Tymczasem w nowej Nokii nie znajdziemy niczego, co wyraźnie odróżniałoby ją od wielu innych konkurentów. Nawet marki tak egzotyczne jak UMI starają się przekonać użytkownika dając mu "coś ekstra" jak technologię Clear Motion. W nowej Nokii zdecydowanie brakuje rozwiązań takich jak mapy HERE, które były jednym z największych atutów smartfonów z serii Lumia. A jeśli założyć, że nakładki systemowe się nie sprawdzają, bo pożerają zasoby, to fana Nokii ucieszyłyby wyjątkowe rozwiązania, usługi. A tych brak.
W codziennym działaniu Nokia 3 oczywiście sprawdza się świetnie. Co prawda 2GB pamięci RAM nie pozwalają na "zapominanie się". Przy wielu otwartych aplikacjach i zakładkach telefon czasami zwalnia. To jednak ograniczenia samego Androida, a nie telefonu.
Płynność odtwarzania wideo w wysokiej rozdzielczości nie budzi żadnych zastrzeżeń. Nie zauważyłem problemów z filmami w dużej rozdzielczości. Głośnik natomiast mógłby być nie tylko odrobinę głośniejszy, ale i lepszy. Tu jednak różnice będą słyszalna w zasadzie dla tych, którzy na co dzień korzystają z bardziej zaawansowanych modeli.
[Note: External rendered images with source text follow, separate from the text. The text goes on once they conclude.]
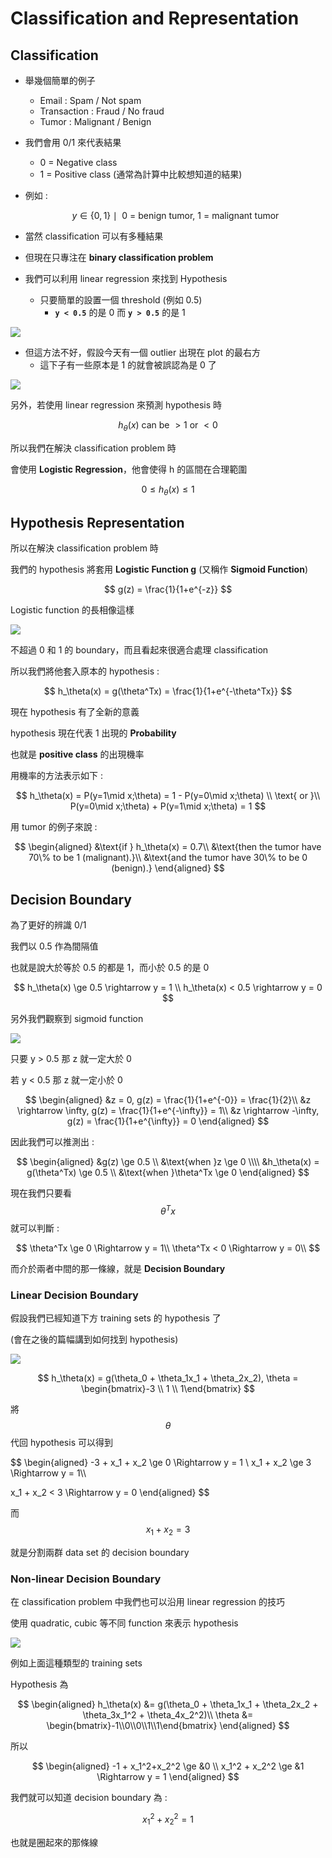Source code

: # Classification and Representation

## Classification

* 舉幾個簡單的例子
  * Email : Spam / Not spam
  * Transaction : Fraud / No fraud
  * Tumor : Malignant / Benign
* 我們會用 0/1 來代表結果
  * 0 = Negative class
  * 1 = Positive class \(通常為計算中比較想知道的結果\)
* 例如 :

  $$
  y \in \left\{0, 1\right\} \mid \text{ 0 = benign tumor, 1 = malignant tumor}
  $$

* 當然 classification 可以有多種結果
* 但現在只專注在 **binary classification problem**
* 我們可以利用 linear regression 來找到 Hypothesis
  * 只要簡單的設置一個 threshold \(例如 0.5\)
    * **`y < 0.5`** 的是 0 而 **`y > 0.5`** 的是 1

![](../../.gitbook/assets/linear_regression_classification.png)

* 但這方法不好，假設今天有一個 outlier 出現在 plot 的最右方
  * 這下子有一些原本是 1 的就會被誤認為是 0 了

![](../../.gitbook/assets/linear_regression_classification_fail.png)

另外，若使用 linear regression 來預測 hypothesis 時

$$
h_\theta(x) \text{ can be } > 1 \text{ or } < 0
$$

所以我們在解決 classification problem 時

會使用 **Logistic Regression**，他會使得 h 的區間在合理範圍

$$
0 \le h_\theta(x) \le 1
$$

## Hypothesis Representation

所以在解決 classification problem 時

我們的 hypothesis 將套用 **Logistic Function g** \(又稱作 **Sigmoid Function**\)

$$
g(z) = \frac{1}{1+e^{-z}}
$$

Logistic function 的長相像這樣

![](../../.gitbook/assets/logistic_function_graph.png)

不超過 0 和 1 的 boundary，而且看起來很適合處理 classification

所以我們將他套入原本的 hypothesis :

$$
h_\theta(x) = g(\theta^Tx) = \frac{1}{1+e^{-\theta^Tx}}
$$

現在 hypothesis 有了全新的意義

hypothesis 現在代表 1 出現的 **Probability**

也就是 **positive class** 的出現機率

用機率的方法表示如下 :

$$
h_\theta(x) = P(y=1\mid x;\theta) = 1 - P(y=0\mid x;\theta) \\
\text{ or }\\
P(y=0\mid x;\theta) + P(y=1\mid x;\theta) = 1
$$

用 tumor 的例子來說 :

$$
\begin{aligned}
&\text{if } h_\theta(x) = 0.7\\
&\text{then the tumor have 70\% to be 1 (malignant).}\\
&\text{and the tumor have 30\% to be 0 (benign).}
\end{aligned}
$$

## Decision Boundary

為了更好的辨識 0/1

我們以 0.5 作為間隔值

也就是說大於等於 0.5 的都是 1，而小於 0.5 的是 0

$$
h_\theta(x) \ge 0.5 \rightarrow y = 1 \\
h_\theta(x) < 0.5 \rightarrow y = 0
$$

另外我們觀察到 sigmoid function

![](../../.gitbook/assets/sigmoid_function.png)

只要 y &gt; 0.5 那 z 就一定大於 0

若 y &lt; 0.5 那 z 就一定小於 0

$$
\begin{aligned}
&z = 0, g(z) = \frac{1}{1+e^{-0}} = \frac{1}{2}\\
&z \rightarrow \infty, g(z) = \frac{1}{1+e^{-\infty}} = 1\\
&z \rightarrow -\infty, g(z) = \frac{1}{1+e^{\infty}} = 0
\end{aligned}
$$

因此我們可以推測出 :

$$
\begin{aligned}
&g(z) \ge 0.5 \\
&\text{when }z \ge 0 \\\\
&h_\theta(x) = g(\theta^Tx) \ge 0.5 \\
&\text{when }\theta^Tx \ge 0
\end{aligned}
$$

現在我們只要看 $$\theta^Tx$$ 就可以判斷 :

$$
\theta^Tx \ge 0 \Rightarrow y = 1\\
\theta^Tx < 0 \Rightarrow y = 0\\
$$

而介於兩者中間的那一條線，就是 **Decision Boundary**

### Linear Decision Boundary

假設我們已經知道下方 training sets 的 hypothesis 了

\(會在之後的篇幅講到如何找到 hypothesis\)

![](../../.gitbook/assets/decision_boundary_1.png)

$$
h_\theta(x) = g(\theta_0 + \theta_1x_1 + \theta_2x_2),
\theta = \begin{bmatrix}-3 \\ 1 \\ 1\end{bmatrix}
$$

將 $$\theta$$ 代回 hypothesis 可以得到

$$
\begin{aligned}
-3 + x_1 + x_2 \ge 0 \Rightarrow y = 1 \\
x_1 + x_2 \ge 3 \Rightarrow y = 1\\\\

x_1 + x_2 < 3 \Rightarrow y = 0
\end{aligned}
$$

而$$x_1 + x_2 = 3$$

就是分割兩群 data set 的 decision boundary

### Non-linear Decision Boundary

在 classification problem 中我們也可以沿用 linear regression 的技巧

使用 quadratic, cubic 等不同 function 來表示 hypothesis

![](../../.gitbook/assets/decision_boundary_2.png)

例如上面這種類型的 training sets

Hypothesis 為

$$
\begin{aligned}
h_\theta(x) &= g(\theta_0 + \theta_1x_1 + \theta_2x_2 + \theta_3x_1^2 + \theta_4x_2^2)\\
\theta &= \begin{bmatrix}-1\\0\\0\\1\\1\end{bmatrix}
\end{aligned}
$$

所以

$$
\begin{aligned}
-1 + x_1^2+x_2^2 \ge &0 \\
x_1^2 + x_2^2 \ge &1 \Rightarrow y = 1
\end{aligned}
$$

我們就可以知道 decision boundary 為 :

$$
x_1^2 + x_2^2 = 1
$$

也就是圈起來的那條線

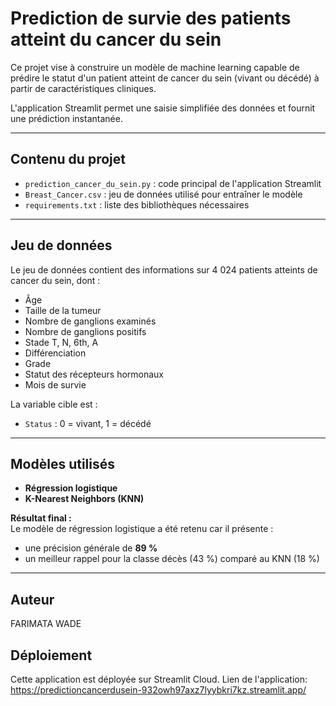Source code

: #  Prediction de survie des patients atteint du cancer du sein 

Ce projet vise à construire un modèle de machine learning capable de prédire le statut d'un patient atteint de cancer du sein (vivant ou décédé) à partir de caractéristiques cliniques.  

L'application Streamlit permet une saisie simplifiée des données et fournit une prédiction instantanée.

---

## Contenu du projet

- `prediction_cancer_du_sein.py` : code principal de l'application Streamlit  
- `Breast_Cancer.csv` : jeu de données utilisé pour entraîner le modèle  
- `requirements.txt` : liste des bibliothèques nécessaires

---

## Jeu de données

Le jeu de données contient des informations sur 4 024 patients atteints de cancer du sein, dont :  

- Âge  
- Taille de la tumeur  
- Nombre de ganglions examinés  
- Nombre de ganglions positifs  
- Stade T, N, 6th, A  
- Différenciation  
- Grade  
- Statut des récepteurs hormonaux  
- Mois de survie  

La variable cible est :  

- `Status` : 0 = vivant, 1 = décédé  

---

## Modèles utilisés

- **Régression logistique**
- **K-Nearest Neighbors (KNN)**

 **Résultat final :**  
Le modèle de régression logistique a été retenu car il présente :  
- une précision générale de **89 %**  
- un meilleur rappel pour la classe décès (43 %) comparé au KNN (18 %)

---
## Auteur

FARIMATA WADE

## Déploiement

Cette application est déployée sur Streamlit Cloud.
Lien de l'application: https://predictioncancerdusein-932owh97axz7lyybkri7kz.streamlit.app/

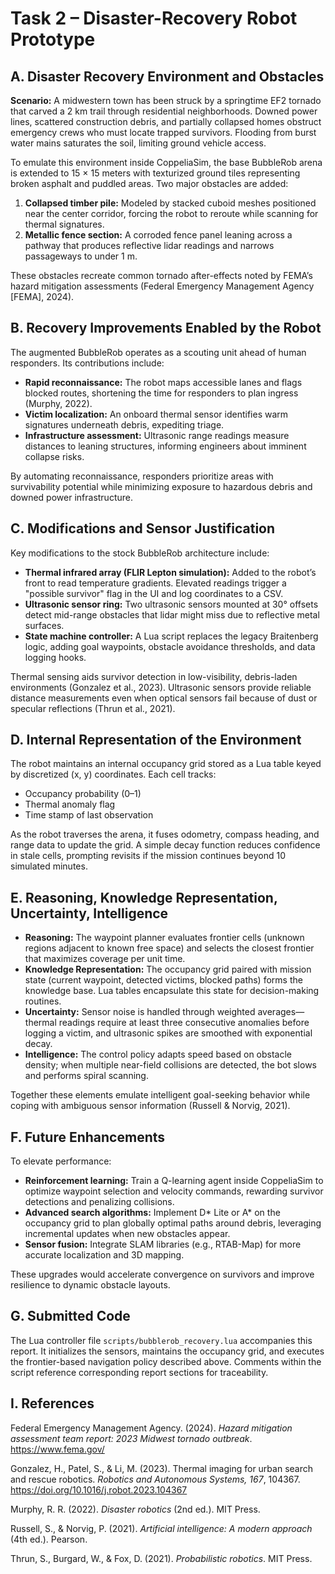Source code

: # Task 2 – Disaster-Recovery Robot Prototype

## A. Disaster Recovery Environment and Obstacles
**Scenario:** A midwestern town has been struck by a springtime EF2 tornado that carved a 2 km trail through residential neighborhoods. Downed power lines, scattered construction debris, and partially collapsed homes obstruct emergency crews who must locate trapped survivors. Flooding from burst water mains saturates the soil, limiting ground vehicle access.

To emulate this environment inside CoppeliaSim, the base BubbleRob arena is extended to 15 × 15 meters with texturized ground tiles representing broken asphalt and puddled areas. Two major obstacles are added:

1. **Collapsed timber pile:** Modeled by stacked cuboid meshes positioned near the center corridor, forcing the robot to reroute while scanning for thermal signatures.
2. **Metallic fence section:** A corroded fence panel leaning across a pathway that produces reflective lidar readings and narrows passageways to under 1 m.

These obstacles recreate common tornado after-effects noted by FEMA’s hazard mitigation assessments (Federal Emergency Management Agency [FEMA], 2024).

## B. Recovery Improvements Enabled by the Robot
The augmented BubbleRob operates as a scouting unit ahead of human responders. Its contributions include:

- **Rapid reconnaissance:** The robot maps accessible lanes and flags blocked routes, shortening the time for responders to plan ingress (Murphy, 2022).
- **Victim localization:** An onboard thermal sensor identifies warm signatures underneath debris, expediting triage.
- **Infrastructure assessment:** Ultrasonic range readings measure distances to leaning structures, informing engineers about imminent collapse risks.

By automating reconnaissance, responders prioritize areas with survivability potential while minimizing exposure to hazardous debris and downed power infrastructure.

## C. Modifications and Sensor Justification
Key modifications to the stock BubbleRob architecture include:

- **Thermal infrared array (FLIR Lepton simulation):** Added to the robot’s front to read temperature gradients. Elevated readings trigger a "possible survivor" flag in the UI and log coordinates to a CSV.
- **Ultrasonic sensor ring:** Two ultrasonic sensors mounted at 30° offsets detect mid-range obstacles that lidar might miss due to reflective metal surfaces.
- **State machine controller:** A Lua script replaces the legacy Braitenberg logic, adding goal waypoints, obstacle avoidance thresholds, and data logging hooks.

Thermal sensing aids survivor detection in low-visibility, debris-laden environments (Gonzalez et al., 2023). Ultrasonic sensors provide reliable distance measurements even when optical sensors fail because of dust or specular reflections (Thrun et al., 2021).

## D. Internal Representation of the Environment
The robot maintains an internal occupancy grid stored as a Lua table keyed by discretized (x, y) coordinates. Each cell tracks:

- Occupancy probability (0–1)
- Thermal anomaly flag
- Time stamp of last observation

As the robot traverses the arena, it fuses odometry, compass heading, and range data to update the grid. A simple decay function reduces confidence in stale cells, prompting revisits if the mission continues beyond 10 simulated minutes.

## E. Reasoning, Knowledge Representation, Uncertainty, Intelligence
- **Reasoning:** The waypoint planner evaluates frontier cells (unknown regions adjacent to known free space) and selects the closest frontier that maximizes coverage per unit time.
- **Knowledge Representation:** The occupancy grid paired with mission state (current waypoint, detected victims, blocked paths) forms the knowledge base. Lua tables encapsulate this state for decision-making routines.
- **Uncertainty:** Sensor noise is handled through weighted averages—thermal readings require at least three consecutive anomalies before logging a victim, and ultrasonic spikes are smoothed with exponential decay.
- **Intelligence:** The control policy adapts speed based on obstacle density; when multiple near-field collisions are detected, the bot slows and performs spiral scanning.

Together these elements emulate intelligent goal-seeking behavior while coping with ambiguous sensor information (Russell & Norvig, 2021).

## F. Future Enhancements
To elevate performance:

- **Reinforcement learning:** Train a Q-learning agent inside CoppeliaSim to optimize waypoint selection and velocity commands, rewarding survivor detections and penalizing collisions.
- **Advanced search algorithms:** Implement D* Lite or A* on the occupancy grid to plan globally optimal paths around debris, leveraging incremental updates when new obstacles appear.
- **Sensor fusion:** Integrate SLAM libraries (e.g., RTAB-Map) for more accurate localization and 3D mapping.

These upgrades would accelerate convergence on survivors and improve resilience to dynamic obstacle layouts.

## G. Submitted Code
The Lua controller file `scripts/bubblerob_recovery.lua` accompanies this report. It initializes the sensors, maintains the occupancy grid, and executes the frontier-based navigation policy described above. Comments within the script reference corresponding report sections for traceability.

## I. References
Federal Emergency Management Agency. (2024). *Hazard mitigation assessment team report: 2023 Midwest tornado outbreak*. https://www.fema.gov/

Gonzalez, H., Patel, S., & Li, M. (2023). Thermal imaging for urban search and rescue robotics. *Robotics and Autonomous Systems, 167*, 104367. https://doi.org/10.1016/j.robot.2023.104367

Murphy, R. R. (2022). *Disaster robotics* (2nd ed.). MIT Press.

Russell, S., & Norvig, P. (2021). *Artificial intelligence: A modern approach* (4th ed.). Pearson.

Thrun, S., Burgard, W., & Fox, D. (2021). *Probabilistic robotics*. MIT Press.
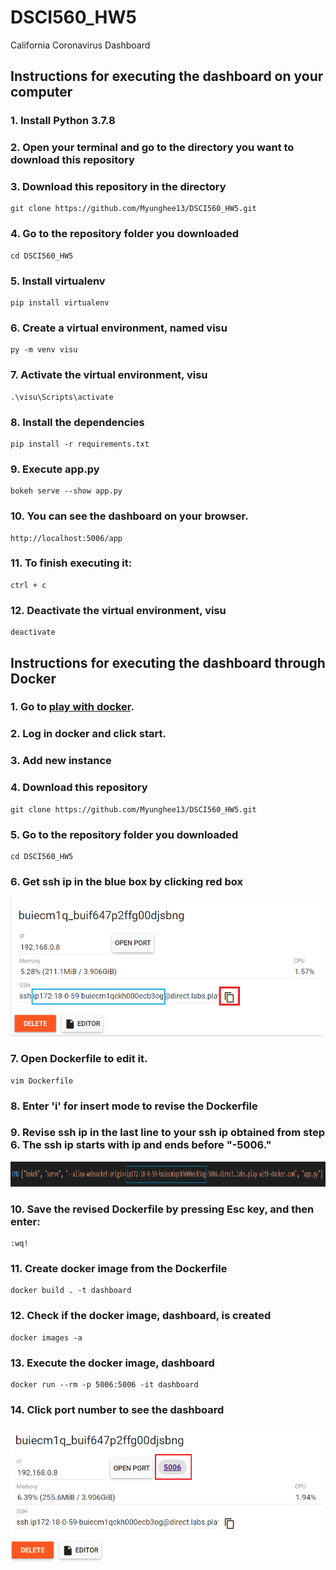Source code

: # DSCI560_HW5
California Coronavirus Dashboard

## Instructions for executing the dashboard on your computer
### 1. Install Python 3.7.8
### 2. Open your terminal and go to the directory you want to download this repository
### 3. Download this repository in the directory
```
git clone https://github.com/Myunghee13/DSCI560_HW5.git
```
### 4. Go to the repository folder you downloaded 
```
cd DSCI560_HW5
```
### 5. Install virtualenv
```
pip install virtualenv
```
### 6. Create a virtual environment, named visu
```
py -m venv visu
```
### 7. Activate the virtual environment, visu
```
.\visu\Scripts\activate
```
### 8. Install the dependencies
```
pip install -r requirements.txt
```
### 9. Execute app.py
```
bokeh serve --show app.py
```
### 10. You can see the dashboard on your browser.
```
http://localhost:5006/app
```
### 11. To finish executing it:
```
ctrl + c
```
### 12. Deactivate the virtual environment, visu
```
deactivate
```
## Instructions for executing the dashboard through Docker
### 1. Go to [play with docker](https://labs.play-with-docker.com/).
### 2. Log in docker and click start.
### 3. Add new instance
### 4.  Download this repository
```
git clone https://github.com/Myunghee13/DSCI560_HW5.git
```
### 5. Go to the repository folder you downloaded 
```
cd DSCI560_HW5
```
### 6. Get ssh ip in the blue box by clicking red box
<p align="left">
    <img src="screenshot1.png" width="500px"/>
</p>

### 7. Open Dockerfile to edit it.
```
vim Dockerfile
```
### 8. Enter 'i' for insert mode to revise the Dockerfile
### 9. Revise ssh ip in the last line to your ssh ip obtained from step 6. The ssh ip starts with ip and ends before "-5006."
<p align="center">
    <img src="screenshot2.png" width="1200px" height="40px"/>
</p>

### 10. Save the revised Dockerfile by pressing Esc key, and then enter:
```
:wq!
```
### 11. Create docker image from the Dockerfile
```
docker build . -t dashboard
```
### 12. Check if the docker image, dashboard, is created
```
docker images -a
```
### 13. Execute the docker image, dashboard 
```
docker run --rm -p 5006:5006 -it dashboard
```
### 14. Click port number to see the dashboard
<p align="left">
    <img src="screenshot3.png" width="500px"/>
</p>
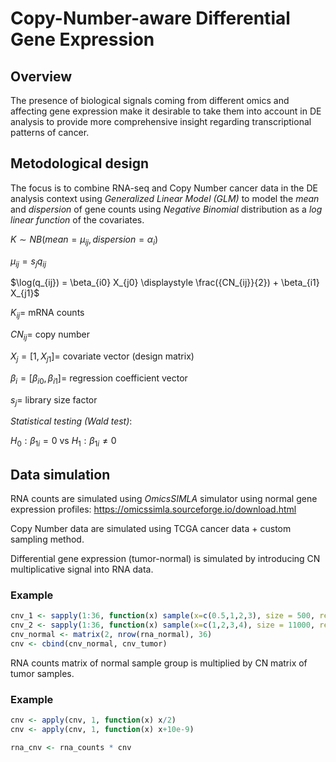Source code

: # Copy-Number-aware Differential Gene Expression

## Overview

The presence of biological signals coming from different omics and affecting gene expression make it
desirable to take them into account in DE analysis to provide more comprehensive insight regarding
transcriptional patterns of cancer.


## Metodological design
The focus is to combine RNA-seq and Copy Number cancer data in the DE analysis context using *Generalized Linear Model (GLM)* to model the *mean* and *dispersion* of gene counts using *Negative Binomial* distribution as a *log linear function* of the covariates.

$`K \sim NB(mean = \mu_{ij}, dispersion = \alpha_i)`$ 

$`\mu_{ij} = s_j q_{ij}`$  

$`\log(q_{ij}) = \beta_{i0} X_{j0} \displaystyle \frac({CN_{ij}}{2}) + \beta_{i1} X_{j1}`$ 

$`K_{ij} =`$ mRNA counts

$`CN_{ij} =`$ copy number

$`X_j = [1, X_{j1}] = `$ covariate vector (design matrix)

$`\beta_i = [\beta_{i0}, \beta_{i1}] = `$ regression coefficient vector

$`s_j =`$ library size factor


*Statistical testing (Wald test)*:

$`H_0 : \beta_{1i} = 0`$  vs  $`H_1: \beta_{1i} \neq 0`$



## Data simulation

RNA counts are simulated using *OmicsSIMLA* simulator using normal gene expression profiles: <https://omicssimla.sourceforge.io/download.html>

Copy Number data are simulated using TCGA cancer data + custom sampling method.

Differential gene expression (tumor-normal) is simulated by introducing CN multiplicative signal into RNA data.

### Example

``` r
cnv_1 <- sapply(1:36, function(x) sample(x=c(0.5,1,2,3), size = 500, replace=TRUE, prob = c(.20, .60, .10, .10)))
cnv_2 <- sapply(1:36, function(x) sample(x=c(1,2,3,4), size = 11000, replace=TRUE, prob = c(.05, .70, .10, .10)))
cnv_normal <- matrix(2, nrow(rna_normal), 36)
cnv <- cbind(cnv_normal, cnv_tumor)

```

RNA counts matrix of normal sample group is multiplied by CN matrix of tumor samples.

### Example

``` r
cnv <- apply(cnv, 1, function(x) x/2)
cnv <- apply(cnv, 1, function(x) x+10e-9)

rna_cnv <- rna_counts * cnv

```

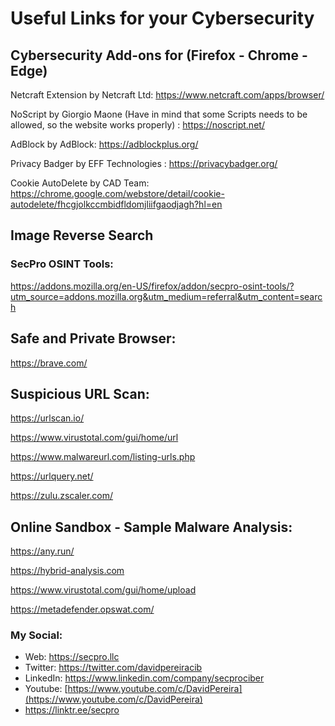 # Useful Links for your Cybersecurity

## Cybersecurity Add-ons for (Firefox - Chrome - Edge)

Netcraft Extension by Netcraft Ltd: 
https://www.netcraft.com/apps/browser/

NoScript by Giorgio Maone (Have in mind that some Scripts needs to be allowed, so the website works properly) :
https://noscript.net/

AdBlock by AdBlock: 
https://adblockplus.org/

Privacy Badger by EFF Technologies :
https://privacybadger.org/

Cookie AutoDelete by CAD Team: 
https://chrome.google.com/webstore/detail/cookie-autodelete/fhcgjolkccmbidfldomjliifgaodjagh?hl=en

## Image Reverse Search

### SecPro OSINT Tools:

https://addons.mozilla.org/en-US/firefox/addon/secpro-osint-tools/?utm_source=addons.mozilla.org&utm_medium=referral&utm_content=search

## Safe and Private Browser:

https://brave.com/

## Suspicious URL Scan:

https://urlscan.io/

https://www.virustotal.com/gui/home/url

https://www.malwareurl.com/listing-urls.php

https://urlquery.net/

https://zulu.zscaler.com/


## Online Sandbox - Sample Malware Analysis:

https://any.run/

https://hybrid-analysis.com

https://www.virustotal.com/gui/home/upload

https://metadefender.opswat.com/



### My Social:
  - Web: https://secpro.llc
  - Twitter: https://twitter.com/davidpereiracib
  - LinkedIn: https://www.linkedin.com/company/secprociber
  - Youtube: [https://www.youtube.com/c/DavidPereira](https://www.youtube.com/c/DavidPereira)
  - https://linktr.ee/secpro
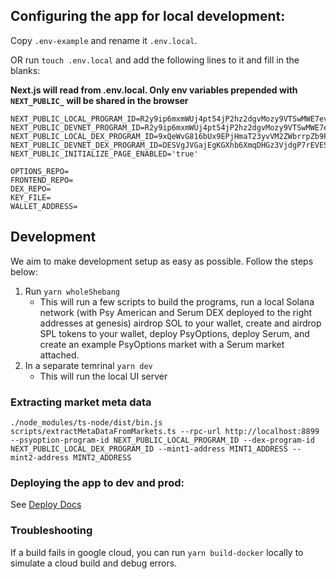 ## Configuring the app for local development:

Copy `.env-example` and rename it `.env.local`.

OR run `touch .env.local` and add the following lines to it and fill in the blanks:

**Next.js will read from .env.local. Only env variables prepended with `NEXT_PUBLIC_` will be shared in the browser**

```
NEXT_PUBLIC_LOCAL_PROGRAM_ID=R2y9ip6mxmWUj4pt54jP2hz2dgvMozy9VTSwMWE7evs
NEXT_PUBLIC_DEVNET_PROGRAM_ID=R2y9ip6mxmWUj4pt54jP2hz2dgvMozy9VTSwMWE7evs
NEXT_PUBLIC_LOCAL_DEX_PROGRAM_ID=9xQeWvG816bUx9EPjHmaT23yvVM2ZWbrrpZb9PusVFin
NEXT_PUBLIC_DEVNET_DEX_PROGRAM_ID=DESVgJVGajEgKGXhb6XmqDHGz3VjdgP7rEVESBgxmroY
NEXT_PUBLIC_INITIALIZE_PAGE_ENABLED='true'

OPTIONS_REPO=
FRONTEND_REPO=
DEX_REPO=
KEY_FILE=
WALLET_ADDRESS=
```

## Development

We aim to make development setup as easy as possible. Follow the steps below:

1. Run `yarn wholeShebang`
   - This will run a few scripts to build the programs, run a local Solana network (with
     Psy American and Serum DEX deployed to the right addresses at genesis) airdrop SOL to
     your wallet, create and airdrop SPL tokens to your wallet, deploy PsyOptions,
     deploy Serum, and create an example PsyOptions market with a Serum market attached.
2. In a separate temrinal `yarn dev`
   - This will run the local UI server

### Extracting market meta data

```console
./node_modules/ts-node/dist/bin.js scripts/extractMetaDataFromMarkets.ts --rpc-url http://localhost:8899 --psyoption-program-id NEXT_PUBLIC_LOCAL_PROGRAM_ID --dex-program-id NEXT_PUBLIC_LOCAL_DEX_PROGRAM_ID --mint1-address MINT1_ADDRESS --mint2-address MINT2_ADDRESS
```

### Deploying the app to dev and prod:

See <a href="https://github.com/mithraiclabs/solana-options-frontend/blob/master/docs/Deploying.md">Deploy Docs</a>

### Troubleshooting

If a build fails in google cloud, you can run `yarn build-docker` locally to simulate a cloud build and debug errors.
Pozycję Nokii 3 na rynku określają również konkurenci. Urządzeń o niemal identycznych parametrach jest niewiele. Procesor Mediatek MT6737 w połączeniu z 2GB pamięci RAM, 8 megapikselowym aparatem i zbliżonym ekranem znalazł się między innymi w Motoroli Moto C Plus. A ta jest znacznie tańsza od fińskiej konkurentki – kosztuje dziś ok. 550, zamiast ok. 700 zł. Wiele smartfonów wykorzystujących procesor z Nokii 3 ma do dyspozycji zaledwie 1GB pamięci RAM. Jest to zatem pewna wskazówka: układ ten przewidziany jest raczej do mniej wymagających smartfonów.
Urządzenia wyposażone w konkurencyjne układy Snapdragona o zbliżonych parametrach również występują w tym pułapie cenowym. Takim smartfonem jest chociażby Huawei Enjoy 7.
Ośmiomegapikselowy aparat uznać należy za absolutne minimum. I takie też wrażenia robią zrobione nim zdjęcia. Szczególnie te wykonane w niezbyt dobrych warunkach oświetleniowych są w zasadzie poprawne, ale przeciętne. Aparat ma jednak atut: jest w szybki. To może dla wielu użytkowników okazać się istotną zaletą.
Nokia 3 wydaje się całkiem udanym telefonem, którego zdecydowanym atutem jest aktualny Android i solidność wykonania. Tu nie ma zastrzeżeń. Budzącym wątpliwości aspektem jest jasność ekranu. Wydajność obaw raczej nie budzi, ale demonem prędkości telefon, z racji swojej rynkowej pozycji, być nie może. Z Nokii 3 korzystałem z przyjemnością, brak zasobów mnie nie denerwował. Gdybym jednak stanął przed sklepową półką nie mam pewności, czy wybrałbym akurat Nokię 3. Zgadzam się z tym, że tani smartfon powinien kosztować 700-800 zł., ale ja oczekuję od urządzenia za taką kwotę nieco więcej.